@notanothertakeaway
I'm fairly sure you can't be imprisoned for non payment of council tax
It can happen as a last resort. This is from the gov.uk site:-
www.gov.uk/council-tax-arrears
You can be sent to prison for up to 3 months if the court decides you don’t have a good reason to not pay your Council Tax and you refuse to do so.
It does still happen in some parts of England:-
Hundreds jailed for unpaid council tax
England remains the only part of the UK where individuals can be sent to prison for not paying local tax bills.
Nearly 700 people have been jailed for failing to pay their council tax since 2010, with a further 7,000 handed a suspended “committal order”, the latest figures reveal.
The statistics from the HM Courts and Tribunals Service, which span the 2010/11 to 2016/17 financial years, were released in a report by the Social Market Foundation, a think-tank, on Wednesday.
Non-payment of council tax is not a criminal offence.
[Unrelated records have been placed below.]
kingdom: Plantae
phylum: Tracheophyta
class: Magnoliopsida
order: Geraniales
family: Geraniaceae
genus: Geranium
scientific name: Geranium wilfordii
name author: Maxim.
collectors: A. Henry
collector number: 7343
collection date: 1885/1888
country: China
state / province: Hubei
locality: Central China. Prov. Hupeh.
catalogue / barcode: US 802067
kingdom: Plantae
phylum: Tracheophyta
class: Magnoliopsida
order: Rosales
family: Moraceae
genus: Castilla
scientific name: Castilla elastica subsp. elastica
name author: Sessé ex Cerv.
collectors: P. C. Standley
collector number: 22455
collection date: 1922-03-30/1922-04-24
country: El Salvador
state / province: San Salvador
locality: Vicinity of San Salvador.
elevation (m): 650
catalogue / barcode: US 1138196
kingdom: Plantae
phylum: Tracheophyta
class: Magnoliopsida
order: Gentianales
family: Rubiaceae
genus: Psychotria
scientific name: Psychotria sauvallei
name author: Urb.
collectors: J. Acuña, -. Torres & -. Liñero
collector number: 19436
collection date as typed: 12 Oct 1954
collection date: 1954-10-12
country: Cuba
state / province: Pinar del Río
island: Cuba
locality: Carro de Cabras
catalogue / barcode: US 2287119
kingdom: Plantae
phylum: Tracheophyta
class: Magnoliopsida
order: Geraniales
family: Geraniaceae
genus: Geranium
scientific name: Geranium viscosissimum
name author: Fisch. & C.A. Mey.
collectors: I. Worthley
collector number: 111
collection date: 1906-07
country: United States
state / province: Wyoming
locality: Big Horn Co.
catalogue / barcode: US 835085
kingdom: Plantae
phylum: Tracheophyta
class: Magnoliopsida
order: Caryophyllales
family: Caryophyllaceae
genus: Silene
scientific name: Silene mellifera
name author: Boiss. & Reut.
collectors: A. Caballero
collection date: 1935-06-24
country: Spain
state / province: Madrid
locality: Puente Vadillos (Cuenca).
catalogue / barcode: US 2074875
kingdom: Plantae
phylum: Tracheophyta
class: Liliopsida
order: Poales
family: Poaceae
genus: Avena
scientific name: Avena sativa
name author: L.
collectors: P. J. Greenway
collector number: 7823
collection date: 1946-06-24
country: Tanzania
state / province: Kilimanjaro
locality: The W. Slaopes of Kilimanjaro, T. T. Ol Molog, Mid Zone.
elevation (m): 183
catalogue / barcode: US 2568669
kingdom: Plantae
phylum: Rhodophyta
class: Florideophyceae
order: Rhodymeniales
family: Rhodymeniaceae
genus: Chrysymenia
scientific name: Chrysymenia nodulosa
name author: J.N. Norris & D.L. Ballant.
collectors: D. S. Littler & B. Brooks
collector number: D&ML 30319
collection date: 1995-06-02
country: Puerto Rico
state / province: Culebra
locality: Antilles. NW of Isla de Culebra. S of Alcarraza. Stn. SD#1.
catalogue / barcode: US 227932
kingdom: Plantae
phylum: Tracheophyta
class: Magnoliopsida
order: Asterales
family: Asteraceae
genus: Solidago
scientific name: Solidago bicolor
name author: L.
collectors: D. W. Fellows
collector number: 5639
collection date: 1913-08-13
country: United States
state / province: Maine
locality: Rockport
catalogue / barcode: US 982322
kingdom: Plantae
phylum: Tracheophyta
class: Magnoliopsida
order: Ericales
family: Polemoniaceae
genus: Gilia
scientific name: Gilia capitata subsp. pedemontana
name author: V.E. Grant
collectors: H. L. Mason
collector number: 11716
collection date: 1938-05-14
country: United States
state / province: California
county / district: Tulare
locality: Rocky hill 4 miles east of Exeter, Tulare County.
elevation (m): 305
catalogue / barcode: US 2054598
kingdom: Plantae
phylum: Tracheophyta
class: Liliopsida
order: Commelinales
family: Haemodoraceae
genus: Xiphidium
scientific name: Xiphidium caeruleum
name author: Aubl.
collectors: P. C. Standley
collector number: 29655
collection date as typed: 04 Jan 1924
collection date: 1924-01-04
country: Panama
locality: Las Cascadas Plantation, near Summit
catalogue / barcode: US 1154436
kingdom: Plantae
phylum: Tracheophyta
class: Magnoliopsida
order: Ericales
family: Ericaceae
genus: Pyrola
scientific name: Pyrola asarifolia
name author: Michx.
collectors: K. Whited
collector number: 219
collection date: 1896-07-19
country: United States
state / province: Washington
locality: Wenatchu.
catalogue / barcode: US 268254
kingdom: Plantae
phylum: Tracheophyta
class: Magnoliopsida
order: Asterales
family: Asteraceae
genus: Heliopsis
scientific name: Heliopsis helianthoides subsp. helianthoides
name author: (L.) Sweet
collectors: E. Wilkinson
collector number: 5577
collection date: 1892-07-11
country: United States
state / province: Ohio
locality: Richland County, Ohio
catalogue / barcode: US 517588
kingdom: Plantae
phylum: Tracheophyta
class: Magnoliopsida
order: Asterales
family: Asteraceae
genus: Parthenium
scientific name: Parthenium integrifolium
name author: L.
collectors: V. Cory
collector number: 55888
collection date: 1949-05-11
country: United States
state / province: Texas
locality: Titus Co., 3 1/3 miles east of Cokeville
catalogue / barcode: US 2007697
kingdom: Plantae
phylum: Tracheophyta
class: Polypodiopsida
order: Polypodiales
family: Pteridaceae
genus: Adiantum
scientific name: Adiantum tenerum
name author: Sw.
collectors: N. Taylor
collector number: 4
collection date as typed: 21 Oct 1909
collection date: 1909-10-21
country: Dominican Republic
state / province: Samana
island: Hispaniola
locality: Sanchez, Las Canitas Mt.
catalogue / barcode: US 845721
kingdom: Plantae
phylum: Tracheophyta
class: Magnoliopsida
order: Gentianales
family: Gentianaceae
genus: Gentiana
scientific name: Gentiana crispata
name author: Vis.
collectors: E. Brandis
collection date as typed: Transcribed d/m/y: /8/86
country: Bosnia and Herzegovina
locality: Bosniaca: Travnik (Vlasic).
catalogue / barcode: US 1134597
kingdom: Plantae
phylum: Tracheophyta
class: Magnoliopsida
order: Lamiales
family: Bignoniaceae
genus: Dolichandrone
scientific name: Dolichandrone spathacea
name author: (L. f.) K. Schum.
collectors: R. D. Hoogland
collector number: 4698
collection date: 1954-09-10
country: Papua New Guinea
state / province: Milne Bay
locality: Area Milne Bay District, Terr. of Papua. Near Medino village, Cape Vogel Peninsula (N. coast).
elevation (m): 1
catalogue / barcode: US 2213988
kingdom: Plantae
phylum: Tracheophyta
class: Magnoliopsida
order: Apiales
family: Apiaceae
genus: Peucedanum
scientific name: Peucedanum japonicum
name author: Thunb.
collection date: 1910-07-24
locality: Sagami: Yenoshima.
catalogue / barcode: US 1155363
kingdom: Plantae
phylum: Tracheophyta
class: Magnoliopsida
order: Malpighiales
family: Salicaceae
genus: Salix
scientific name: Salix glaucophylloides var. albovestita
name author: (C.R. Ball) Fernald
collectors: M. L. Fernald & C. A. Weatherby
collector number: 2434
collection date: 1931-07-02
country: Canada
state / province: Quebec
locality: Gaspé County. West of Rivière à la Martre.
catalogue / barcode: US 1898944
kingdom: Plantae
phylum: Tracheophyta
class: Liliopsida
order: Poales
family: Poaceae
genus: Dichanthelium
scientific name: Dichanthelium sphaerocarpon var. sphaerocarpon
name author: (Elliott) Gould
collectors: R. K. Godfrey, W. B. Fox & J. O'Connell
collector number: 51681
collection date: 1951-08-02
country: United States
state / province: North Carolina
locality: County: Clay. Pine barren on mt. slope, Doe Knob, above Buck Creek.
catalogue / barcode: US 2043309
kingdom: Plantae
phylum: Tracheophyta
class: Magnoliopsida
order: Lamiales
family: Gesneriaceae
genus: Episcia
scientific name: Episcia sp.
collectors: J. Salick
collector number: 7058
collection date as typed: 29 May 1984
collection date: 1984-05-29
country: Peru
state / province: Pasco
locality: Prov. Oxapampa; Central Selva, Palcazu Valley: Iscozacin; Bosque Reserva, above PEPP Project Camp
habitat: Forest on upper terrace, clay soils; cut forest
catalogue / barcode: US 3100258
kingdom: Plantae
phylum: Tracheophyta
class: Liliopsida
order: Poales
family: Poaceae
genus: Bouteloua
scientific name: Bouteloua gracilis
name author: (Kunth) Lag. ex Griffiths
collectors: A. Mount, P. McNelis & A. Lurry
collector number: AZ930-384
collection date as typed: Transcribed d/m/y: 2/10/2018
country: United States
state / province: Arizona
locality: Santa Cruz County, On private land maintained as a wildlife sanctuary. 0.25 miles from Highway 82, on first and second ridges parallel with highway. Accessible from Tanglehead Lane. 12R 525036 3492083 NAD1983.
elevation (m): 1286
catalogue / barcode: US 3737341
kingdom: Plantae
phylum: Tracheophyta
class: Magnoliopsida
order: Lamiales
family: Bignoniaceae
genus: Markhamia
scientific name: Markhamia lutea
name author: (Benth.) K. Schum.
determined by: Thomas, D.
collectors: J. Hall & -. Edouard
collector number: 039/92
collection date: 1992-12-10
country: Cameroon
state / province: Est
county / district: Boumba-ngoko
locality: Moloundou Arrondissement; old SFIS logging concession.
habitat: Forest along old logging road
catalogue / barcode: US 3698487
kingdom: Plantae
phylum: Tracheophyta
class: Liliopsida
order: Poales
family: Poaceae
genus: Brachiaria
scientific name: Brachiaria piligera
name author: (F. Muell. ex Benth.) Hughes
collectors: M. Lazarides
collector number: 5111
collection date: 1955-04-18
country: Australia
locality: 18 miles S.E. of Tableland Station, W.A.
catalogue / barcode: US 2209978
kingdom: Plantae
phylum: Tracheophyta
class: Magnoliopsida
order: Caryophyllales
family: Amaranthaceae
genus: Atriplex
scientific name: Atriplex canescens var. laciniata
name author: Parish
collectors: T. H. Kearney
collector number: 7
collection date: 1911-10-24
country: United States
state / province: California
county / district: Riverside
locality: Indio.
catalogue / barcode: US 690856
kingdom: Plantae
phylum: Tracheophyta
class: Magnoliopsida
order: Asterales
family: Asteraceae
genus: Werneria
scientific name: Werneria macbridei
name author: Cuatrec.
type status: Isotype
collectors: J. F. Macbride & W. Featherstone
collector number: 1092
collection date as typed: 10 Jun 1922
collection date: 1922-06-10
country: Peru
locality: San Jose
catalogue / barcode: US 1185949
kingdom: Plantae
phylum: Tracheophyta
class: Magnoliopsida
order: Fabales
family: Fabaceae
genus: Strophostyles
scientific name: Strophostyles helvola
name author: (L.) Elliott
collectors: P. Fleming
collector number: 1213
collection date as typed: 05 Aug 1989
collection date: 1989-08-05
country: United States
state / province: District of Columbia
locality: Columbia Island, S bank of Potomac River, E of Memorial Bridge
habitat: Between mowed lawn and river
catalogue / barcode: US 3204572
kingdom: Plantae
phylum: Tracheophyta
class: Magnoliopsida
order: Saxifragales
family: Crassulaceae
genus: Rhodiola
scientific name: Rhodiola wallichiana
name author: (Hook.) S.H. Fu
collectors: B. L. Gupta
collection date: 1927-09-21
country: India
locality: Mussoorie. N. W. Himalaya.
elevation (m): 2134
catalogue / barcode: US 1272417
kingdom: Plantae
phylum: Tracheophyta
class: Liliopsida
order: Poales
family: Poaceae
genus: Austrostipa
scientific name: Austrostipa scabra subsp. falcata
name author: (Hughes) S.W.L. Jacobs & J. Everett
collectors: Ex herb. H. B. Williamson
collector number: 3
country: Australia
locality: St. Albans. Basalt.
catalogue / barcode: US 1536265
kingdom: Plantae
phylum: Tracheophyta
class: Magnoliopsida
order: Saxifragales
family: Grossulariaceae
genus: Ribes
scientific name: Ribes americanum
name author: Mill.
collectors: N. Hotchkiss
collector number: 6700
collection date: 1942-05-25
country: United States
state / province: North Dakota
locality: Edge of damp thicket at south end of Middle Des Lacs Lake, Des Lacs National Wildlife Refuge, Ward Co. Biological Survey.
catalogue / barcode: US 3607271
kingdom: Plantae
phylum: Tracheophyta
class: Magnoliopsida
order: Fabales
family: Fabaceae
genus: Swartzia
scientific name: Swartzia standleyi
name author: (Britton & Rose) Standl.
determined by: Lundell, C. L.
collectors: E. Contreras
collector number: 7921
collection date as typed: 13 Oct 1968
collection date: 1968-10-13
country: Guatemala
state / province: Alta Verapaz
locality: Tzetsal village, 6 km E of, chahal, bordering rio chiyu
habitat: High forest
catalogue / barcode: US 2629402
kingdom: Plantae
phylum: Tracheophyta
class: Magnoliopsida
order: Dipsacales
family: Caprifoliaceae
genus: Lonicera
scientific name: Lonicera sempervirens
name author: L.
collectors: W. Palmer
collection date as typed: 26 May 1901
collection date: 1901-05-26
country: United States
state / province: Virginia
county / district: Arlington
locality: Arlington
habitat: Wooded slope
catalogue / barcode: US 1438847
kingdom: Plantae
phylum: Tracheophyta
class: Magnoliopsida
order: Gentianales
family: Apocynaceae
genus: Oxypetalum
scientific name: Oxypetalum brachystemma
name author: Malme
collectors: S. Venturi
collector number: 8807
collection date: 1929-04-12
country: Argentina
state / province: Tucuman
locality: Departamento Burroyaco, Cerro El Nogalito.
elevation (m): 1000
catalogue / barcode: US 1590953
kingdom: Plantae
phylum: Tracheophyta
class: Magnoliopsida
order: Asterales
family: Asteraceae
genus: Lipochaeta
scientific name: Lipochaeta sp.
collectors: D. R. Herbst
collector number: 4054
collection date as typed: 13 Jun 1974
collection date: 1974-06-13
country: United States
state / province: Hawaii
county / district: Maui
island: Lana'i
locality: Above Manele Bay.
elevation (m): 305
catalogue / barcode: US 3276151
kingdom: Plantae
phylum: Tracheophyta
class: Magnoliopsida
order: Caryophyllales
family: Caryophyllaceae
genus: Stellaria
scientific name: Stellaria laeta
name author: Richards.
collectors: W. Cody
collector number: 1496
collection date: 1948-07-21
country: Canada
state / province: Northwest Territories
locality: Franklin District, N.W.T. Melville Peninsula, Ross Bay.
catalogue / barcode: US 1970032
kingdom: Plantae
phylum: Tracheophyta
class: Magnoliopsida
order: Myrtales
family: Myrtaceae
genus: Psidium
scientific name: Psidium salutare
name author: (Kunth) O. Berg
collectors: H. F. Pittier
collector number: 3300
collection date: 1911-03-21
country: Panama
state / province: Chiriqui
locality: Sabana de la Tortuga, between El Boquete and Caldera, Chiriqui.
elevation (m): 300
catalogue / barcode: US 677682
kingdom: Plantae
But under a law, dating back to the scrapping of the poll tax, councils can apply for a “committal order”, where a debtor can be imprisoned for up to three months.
England is the only nation in the UK where local authorities still use this power. Last year, Wales scrapped its use, bringing it in line with Scotland and Northern Ireland.
Meanwhile, the Social Market Foundation’s report found a “postcode lottery” in the way English councils used committal powers. In 2016/17, the majority — 180 of 279 — did not seek imprisonment of council tax debtors, but some did so frequently.
Labour-run Bradford Council was responsible for about one in five of all prison enforcement processes and committal orders for the whole of England in 2016/17, a freedom of information request revealed.
Chris Daw QC, a criminal barrister who wrote the report and has started a petition to have the legislation changed, said the law was “anachronistic, unfair, uneconomic and inhumane” and penalised vulnerable people.
“How can [there be] a postcode lottery over your liberty?” he asked. “It’s bad enough having one over your health. But the idea that somebody could go to prison for not paying council tax — something that’s not even a crime — while someone across the road won’t, is illogical and unfair.”
Women were disproportionately affected by council tax enforcement, he added, as they are more likely to have council tax bills in their own names. Fleeing domestic violence by moving into a refuge does not remove a woman’s legal obligation to pay council tax on her former home.
The law which gives English councils the power to imprison over unpaid tax — regulation 47 of the Council Tax Regulations 1992 — can be changed quickly as it is secondary legislation and does not require a vote in Parliament, Mr Daw said. Robert Jenrick, the communities secretary, could revoke it at a “stroke of a pen” but successive governments had failed to “take responsibility,” Mr Daw added.